Photo by Alec Go/TomasinoWeb.

Veteran filmmakers on Saturday stressed the importance of storytelling in movie production amid the advances in the contemporary age.

Antoinette Jadaone, the director and scriptwriter of blockbuster-hit “That Thing Called Tadhana,” said that student filmmakers should focus more on “sincere” storytelling rather than on visuals, despite their skills and expertise on the technical aspect of filmmaking.

“Wag mag focus sa visuals, mas sa heart ng kwento, sa character. Be sincere with the films you make, it’s not always about the visuals,” Jadaone told TomasinoWeb during De La Salle University’s (DLSU) Indie Un-film Festival (IUF) Talks.

Jadaone, who was also the director of “Love You to the Stars and Back,” however, lauded students of today’s generation with their films that display stunning visuals.

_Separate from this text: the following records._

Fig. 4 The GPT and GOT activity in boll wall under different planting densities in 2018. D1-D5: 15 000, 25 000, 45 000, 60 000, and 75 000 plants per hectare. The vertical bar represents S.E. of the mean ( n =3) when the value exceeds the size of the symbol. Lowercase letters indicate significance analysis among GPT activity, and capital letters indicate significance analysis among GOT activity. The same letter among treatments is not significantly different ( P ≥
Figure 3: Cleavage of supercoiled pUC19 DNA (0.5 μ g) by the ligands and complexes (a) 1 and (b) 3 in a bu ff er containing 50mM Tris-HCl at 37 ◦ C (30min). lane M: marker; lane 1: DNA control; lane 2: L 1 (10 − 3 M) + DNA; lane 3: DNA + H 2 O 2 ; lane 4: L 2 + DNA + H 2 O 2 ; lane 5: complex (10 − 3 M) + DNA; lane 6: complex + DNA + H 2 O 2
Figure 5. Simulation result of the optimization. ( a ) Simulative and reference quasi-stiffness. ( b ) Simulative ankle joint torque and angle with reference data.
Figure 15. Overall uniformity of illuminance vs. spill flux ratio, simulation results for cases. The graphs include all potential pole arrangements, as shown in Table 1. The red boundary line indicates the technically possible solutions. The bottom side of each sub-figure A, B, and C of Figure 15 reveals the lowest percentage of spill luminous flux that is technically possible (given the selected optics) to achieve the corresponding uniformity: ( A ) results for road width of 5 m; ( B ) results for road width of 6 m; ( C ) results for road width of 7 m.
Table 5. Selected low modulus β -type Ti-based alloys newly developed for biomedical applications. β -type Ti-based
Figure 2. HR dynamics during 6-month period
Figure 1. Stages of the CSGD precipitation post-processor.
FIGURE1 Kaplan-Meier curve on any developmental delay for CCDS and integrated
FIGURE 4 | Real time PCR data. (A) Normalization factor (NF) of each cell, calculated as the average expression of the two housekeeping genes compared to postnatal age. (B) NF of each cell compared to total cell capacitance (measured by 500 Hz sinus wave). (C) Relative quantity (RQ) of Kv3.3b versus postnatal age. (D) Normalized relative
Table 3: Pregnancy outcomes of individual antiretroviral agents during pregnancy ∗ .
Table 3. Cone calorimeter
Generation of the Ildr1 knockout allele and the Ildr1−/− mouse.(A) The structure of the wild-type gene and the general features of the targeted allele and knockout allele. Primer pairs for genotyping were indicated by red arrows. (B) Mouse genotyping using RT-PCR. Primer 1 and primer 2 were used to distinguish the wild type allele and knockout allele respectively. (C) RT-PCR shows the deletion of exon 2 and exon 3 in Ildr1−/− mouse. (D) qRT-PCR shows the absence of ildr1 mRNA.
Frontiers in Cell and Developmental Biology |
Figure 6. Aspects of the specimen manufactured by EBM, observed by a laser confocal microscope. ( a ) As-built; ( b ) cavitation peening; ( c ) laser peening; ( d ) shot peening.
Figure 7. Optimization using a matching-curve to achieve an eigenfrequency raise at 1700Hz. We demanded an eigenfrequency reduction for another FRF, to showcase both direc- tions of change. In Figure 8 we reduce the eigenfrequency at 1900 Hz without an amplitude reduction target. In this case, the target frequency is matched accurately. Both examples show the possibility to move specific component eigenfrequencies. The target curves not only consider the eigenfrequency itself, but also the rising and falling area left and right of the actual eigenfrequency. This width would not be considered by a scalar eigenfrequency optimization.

“I think ngayon, sobrang ganda ng technical know-how [of films made by students]. Kasi pag nanonood ako ng student films, ang ganda na ng ilaw, ang ganda na ng production design. So may mata na sila sa kung ano ‘yung visually maganda. Ang kailangan na lang talaga i-work on ay ‘yung kung tungkol saan ‘yung pelikula at kung paano mo ilalahad ‘yung pelikula,” she stated.

Filmmaker and DLSU professor Clodualdo del Mundo Jr. echoed the never-ceasing importance of storytelling in filmmaking.

“Technology may change the way you tell your story, [it] may change because of the techniques, but the essential thing is the story that you’d tell and how they connect with the human experience,” Del Mundo Jr. told TomasinoWeb.

“Human experience was true before and it’s still true today,” he added.

He also commended the students’ initiative in learning the technical aspect in their young age.

Watching even the “bad” movies will help the students “learn about mistakes” before heading to filmmaking, the professor further advised.

Now on its 15th year, IUF is an annual event by the DLSU Green Media Group where film entries of college students are being showcased.

According to IUF Project Head Valerie Torre, they might open the competition to senior high school students as early as next year.